Ogni tanto le intricate fanno sorridere, quando, ovviamente, sono a lieto fine.
E’ questo il caso di “Agony Gift Of Life”: il disco è pronto per esser lanciato sul mercato dalla fine del 2005, ma a causa di varie vicissitudine, vede la luce, finalmente, soltanto ora, a metà 2007.
Il risultato ottenuto dalla melodic power metal band (come loro stessi si definiscono) svedese è discreto, guardando anche alla schiettezza di questi cinque ragazzi, attivi già dal 1992. Difatti se da un lato il sound della band richiama senza mezzi termini i capostipiti del power metal (Helloween e Gamma Ray su tutti), dall’altro loro stessi affermano di aver iniziato a suonare proprio per fare musica nello stile di queste band, citando inoltre anche i Blind Guardian, la cui influenza si può sentire se si va ad ascoltare l’epica titletrack “Gift Of Life”.
Questo cd è il quarto nella carriera degli Insania, e arriva a quattro anni di distanza dal precedente lavoro; in questo lungo tempo il combo scandinavo ha cambiato vari elementi nella lineup, dove ora figurano l’ottimo tastierista Dimitri Keiski (autore tra le altre cose di un bel duetto con il singer Ola Halén sulla già citata Gift Of Life) e il chitarrista Peter Östros, che con la sua unica chitarra offre una prova positiva, non facendo rimpiangere la coppia di axemen che lo hanno preceduto.
Tuttavia anche i membri stabili della band, a partire dal batterista-fondatore Mikko Korsbäck, compiono il loro lavoro con grande professionalità.
Fin dal primo ascolto, dopo essere stati accolti da un’apertura strumentale, si viene presi per mano dal coinvolgente sound della band e il disco scivola via veloce e divertente, con canzoni che mostrano un buon songwriting e un’ottima tecnica: il tutto è condito da una produzione azzeccata.

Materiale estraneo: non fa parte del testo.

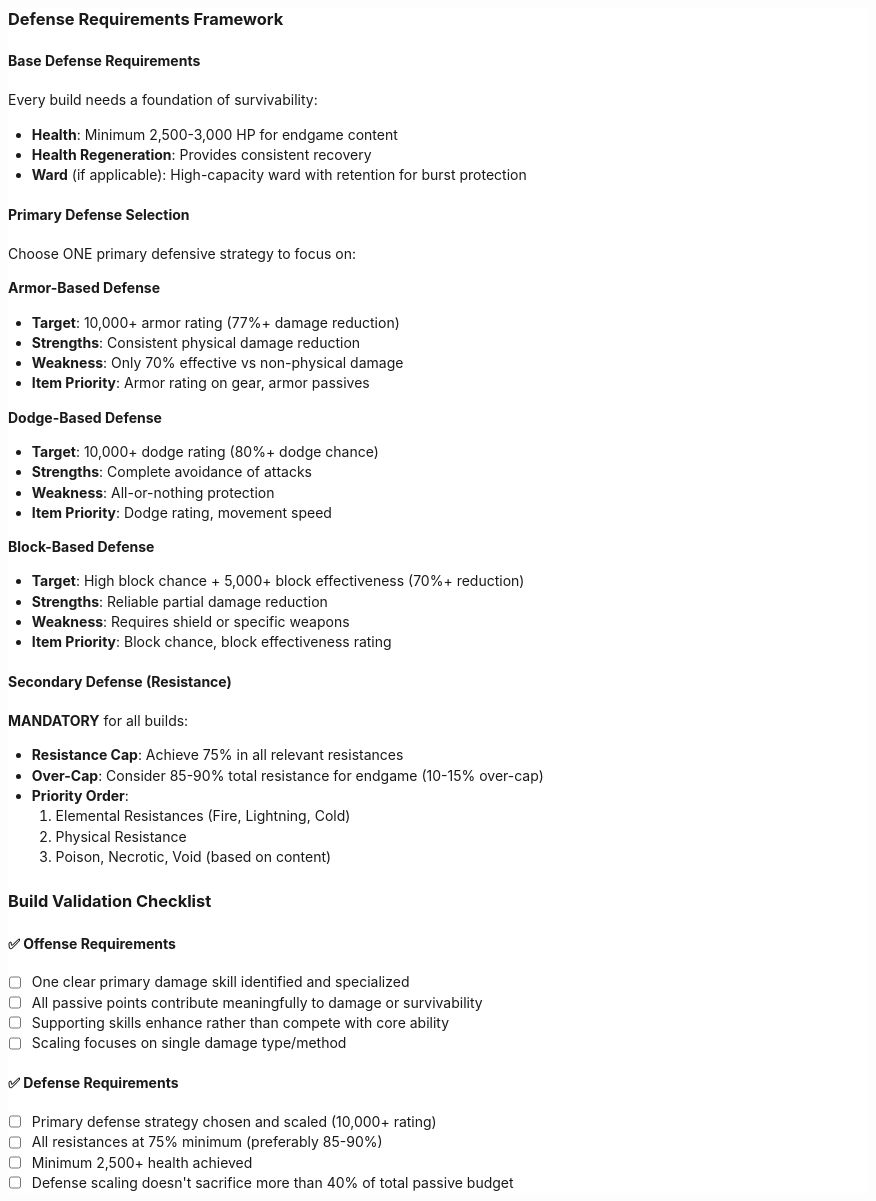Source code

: ### Defense Requirements Framework

#### Base Defense Requirements
Every build needs a foundation of survivability:

- **Health**: Minimum 2,500-3,000 HP for endgame content
- **Health Regeneration**: Provides consistent recovery
- **Ward** (if applicable): High-capacity ward with retention for burst protection

#### Primary Defense Selection
Choose ONE primary defensive strategy to focus on:

**Armor-Based Defense**
- **Target**: 10,000+ armor rating (77%+ damage reduction)
- **Strengths**: Consistent physical damage reduction
- **Weakness**: Only 70% effective vs non-physical damage
- **Item Priority**: Armor rating on gear, armor passives

**Dodge-Based Defense**
- **Target**: 10,000+ dodge rating (80%+ dodge chance)
- **Strengths**: Complete avoidance of attacks
- **Weakness**: All-or-nothing protection
- **Item Priority**: Dodge rating, movement speed

**Block-Based Defense**
- **Target**: High block chance + 5,000+ block effectiveness (70%+ reduction)
- **Strengths**: Reliable partial damage reduction
- **Weakness**: Requires shield or specific weapons
- **Item Priority**: Block chance, block effectiveness rating

#### Secondary Defense (Resistance)
**MANDATORY** for all builds:

- **Resistance Cap**: Achieve 75% in all relevant resistances
- **Over-Cap**: Consider 85-90% total resistance for endgame (10-15% over-cap)
- **Priority Order**:
    1. Elemental Resistances (Fire, Lightning, Cold)
    2. Physical Resistance
    3. Poison, Necrotic, Void (based on content)

### Build Validation Checklist

#### ✅ Offense Requirements
- [ ] One clear primary damage skill identified and specialized
- [ ] All passive points contribute meaningfully to damage or survivability
- [ ] Supporting skills enhance rather than compete with core ability
- [ ] Scaling focuses on single damage type/method

#### ✅ Defense Requirements
- [ ] Primary defense strategy chosen and scaled (10,000+ rating)
- [ ] All resistances at 75% minimum (preferably 85-90%)
- [ ] Minimum 2,500+ health achieved
- [ ] Defense scaling doesn't sacrifice more than 40% of total passive budget
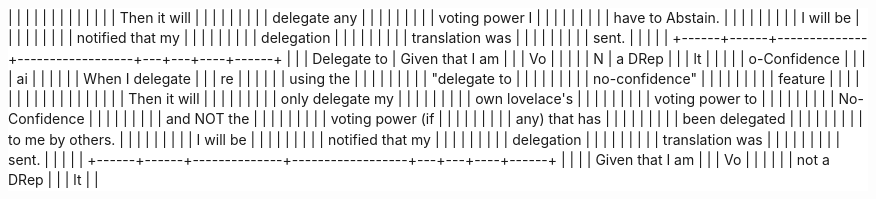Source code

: |      |      |              |                  |   |   |    |      |
|      |      |              | Then it will     |   |   |    |      |
|      |      |              | delegate any     |   |   |    |      |
|      |      |              | voting power I   |   |   |    |      |
|      |      |              | have to Abstain. |   |   |    |      |
|      |      |              | I will be        |   |   |    |      |
|      |      |              | notified that my |   |   |    |      |
|      |      |              | delegation       |   |   |    |      |
|      |      |              | translation was  |   |   |    |      |
|      |      |              | sent.            |   |   |    |      |
+------+------+--------------+------------------+---+---+----+------+
|      |      | Delegate to  | Given that I am  |   |   | Vo |      |
|      |      | N            | a DRep           |   |   | lt |      |
|      |      | o-Confidence |                  |   |   | ai |      |
|      |      |              | When I delegate  |   |   | re |      |
|      |      |              | using the        |   |   |    |      |
|      |      |              | "delegate to     |   |   |    |      |
|      |      |              | no-confidence"   |   |   |    |      |
|      |      |              | feature          |   |   |    |      |
|      |      |              |                  |   |   |    |      |
|      |      |              | Then it will     |   |   |    |      |
|      |      |              | only delegate my |   |   |    |      |
|      |      |              | own lovelace's   |   |   |    |      |
|      |      |              | voting power to  |   |   |    |      |
|      |      |              | No-Confidence    |   |   |    |      |
|      |      |              | and NOT the      |   |   |    |      |
|      |      |              | voting power (if |   |   |    |      |
|      |      |              | any) that has    |   |   |    |      |
|      |      |              | been delegated   |   |   |    |      |
|      |      |              | to me by others. |   |   |    |      |
|      |      |              | I will be        |   |   |    |      |
|      |      |              | notified that my |   |   |    |      |
|      |      |              | delegation       |   |   |    |      |
|      |      |              | translation was  |   |   |    |      |
|      |      |              | sent.            |   |   |    |      |
+------+------+--------------+------------------+---+---+----+------+
|      |      |              | Given that I am  |   |   | Vo |      |
|      |      |              | not a DRep       |   |   | lt |      |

Songs come "Dreams", "Fight for life" e "Times of glory" spiccano sulle restanti, senza risultare eccezionali, ne vanno neppure a sminuire il resto del lavoro.
“Agony Gift Of Life”: un album onesto, senza troppe pretese ma che mostra una band che meriterebbe forse un po’ più di attenzione all’interno del morente panorama del power metal.